### Exercise aim
Return the records below from the line containing "mation mean from your perspective?" onward, exactly, through and including the last line.

### Supplied entries
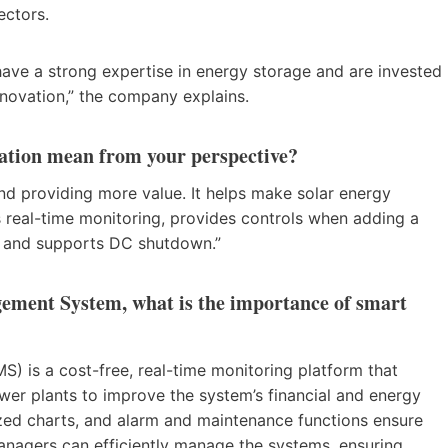
 sectors.
ave a strong expertise in energy storage and are invested
nnovation,” the company explains.
mation mean from your perspective?
 and providing more value. It helps make solar energy
s real-time monitoring, provides controls when adding a
s, and supports DC shutdown.”
ment System, what is the importance of smart
s a cost-free, real-time monitoring platform that
wer plants to improve the system’s financial and energy
zed charts, and alarm and maintenance functions ensure
anagers can efficiently manage the systems, ensuring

### Answer for this exercise
mation mean from your perspective?
 and providing more value. It helps make solar energy
s real-time monitoring, provides controls when adding a
s, and supports DC shutdown.”
ment System, what is the importance of smart
s a cost-free, real-time monitoring platform that
wer plants to improve the system’s financial and energy
zed charts, and alarm and maintenance functions ensure
anagers can efficiently manage the systems, ensuring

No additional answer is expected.